# Would cashing in my 401k be a good idea?



## Evacdad (Feb 27, 2012)

I have about 20k in my 401k. I figure since I'm losing more than my gain that it would be wise for me to go ahead and get it out. Although I will be penalized a tax rate of 45% of it, I think I would recoup the money in less time if I spent it on something more important than letting others control my money.


----------



## acidlittle (Jan 24, 2012)

That is a big gamble, but if you have a mortgage you could always throw it at that, the interest you save on that money will probably equal if not exceed the amount you put into it....


----------



## survival (Sep 26, 2011)

Big gamble, especially if the net gain on the compound interest is rising on your 401 faster than your loses and if your company is matching your 401 as well. If your not missing the money, then leave it in there. Everyone jumps at the quick downturn of the stock markets, but if you have a good program to look at your 401 then you will see that over time the compound will build more than what you are putting in per month at a steady rate instead of sharp drops. A better option would be to invest in a good growth mutual fund (american funds) that have been around for years that yeild at least 12% or better. A lot of people say they can't find them, but they are out there. I have one that is 16% gain right now.


----------



## thomasdangerpowers (Mar 2, 2012)

Evacdad said:


> I have about 20k in my 401k. I figure since I'm losing more than my gain that it would be wise for me to go ahead and get it out. Although I will be penalized a tax rate of 45% of it, I think I would recoup the money in less time if I spent it on something more important than letting others control my money.

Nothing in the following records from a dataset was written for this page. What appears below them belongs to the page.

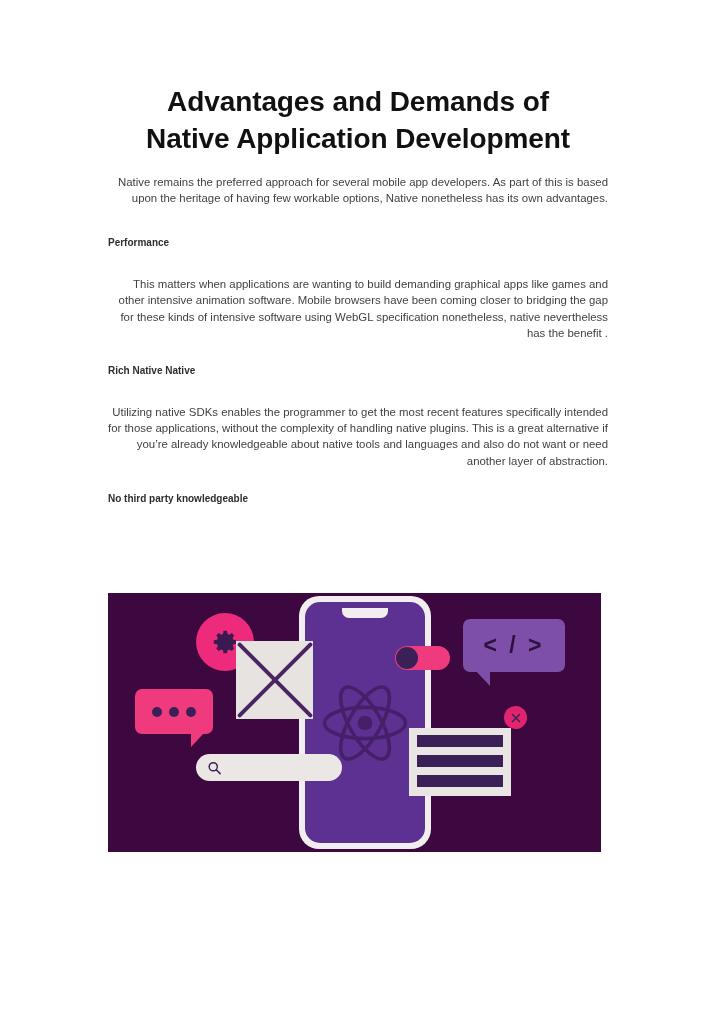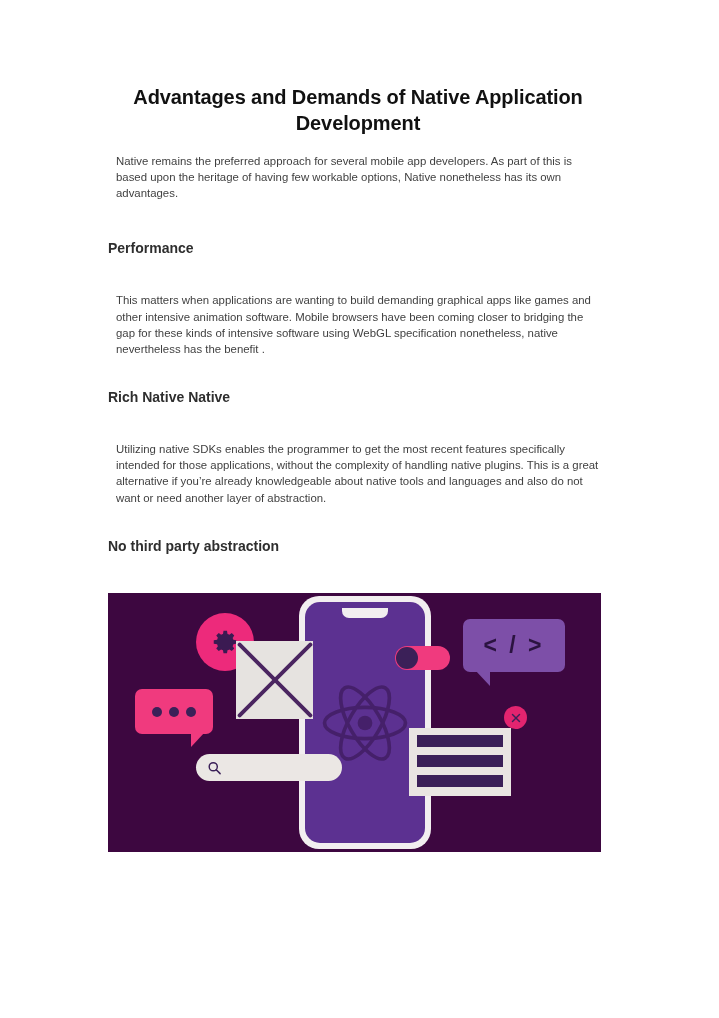--- a/index.html
+++ b/index.html
@@ -32,7 +32,7 @@
   }
 
   .doc-title {
-    font-size: 20px;
+    font-size: 28px;
     font-weight: bold;
     color: #111111;
     text-align: center;

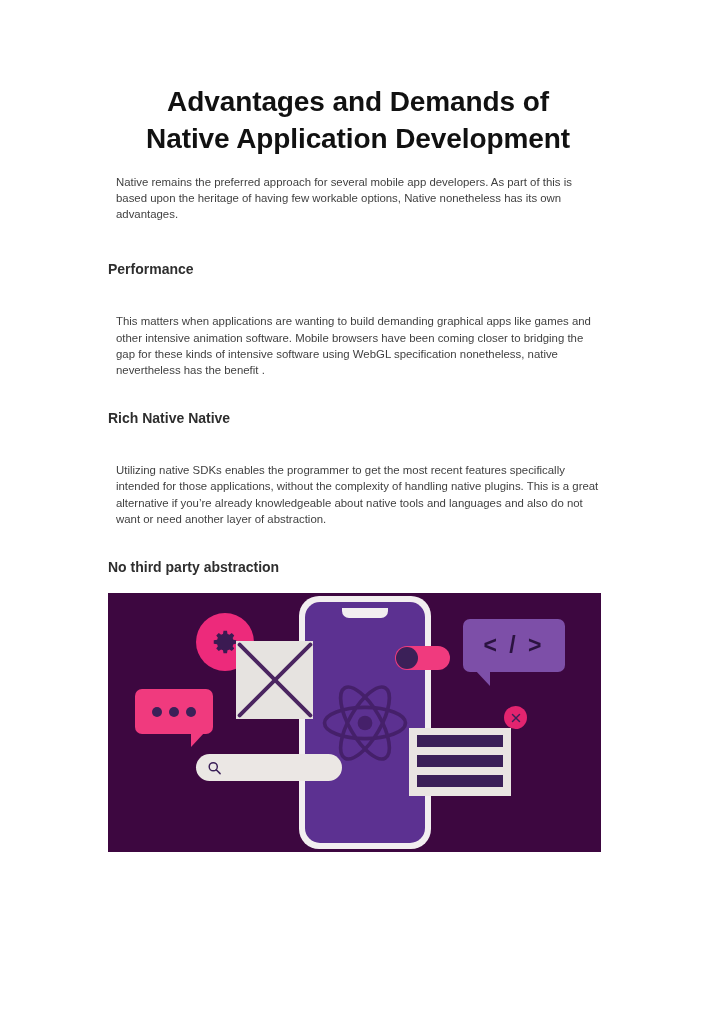--- a/index.html
+++ b/index.html
@@ -46,8 +46,8 @@
     font-size: 11.4px;
     line-height: 1.42;
     color: #3f3f3f;
-    margin: 8px;
-    text-align: left;
+    margin: 0;
+    text-align: right;
   }
 
   .section-head {

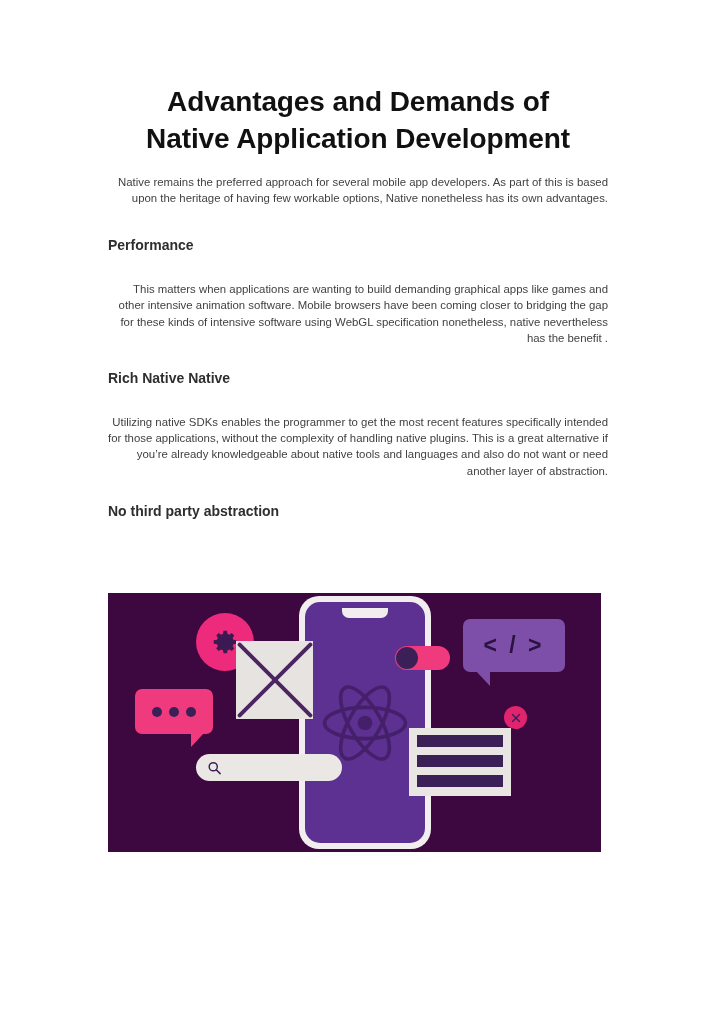--- a/index.html
+++ b/index.html
@@ -51,7 +51,7 @@
   }
 
   .section-head {
-    font-size: 14px;
+    font-size: 10px;
     font-weight: bold;
     color: #2e2e2e;
     margin: 0;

personally I would cash out, if you your company matches 5% of what you but in your still not doing good because the actual inflation rate costing you -9% to -12% of your purchasing power anyway. unless Ron Paul wins I would stay out of the stock market and sure woundn't think about any Dollar based bond or mutual funds the dollar is getting weaker that is why prices are rising it takes more dollar to buy the same thing, like gasoline - we are producing at record highs and demand is very low Gasoline is one of our #1 exports yet the price keeps climbing. if this keeps up the dollar will crase and all the savings you have in dollar based investments. look at EuroPacificCapital mutual funds europacific is based on foreign investments, energy and metals and has been doing great as other lose money. before you can make money it helps if you understand how money works and what it is, surprisingly few people actually do. listen to SchiffRado.com and watch Peter Schiff was right on youtube and you can see he was warning about the exact problems that caused the collapse years before they happened because he understands what causes the problem he understands how to profit from them. of buy junk silver that has increase in value as the dollar has weakened. In metals you can actually see how the improvements in oil productions has brought the price down, keep your savings out of the dollar or you may have to work till your 90


----------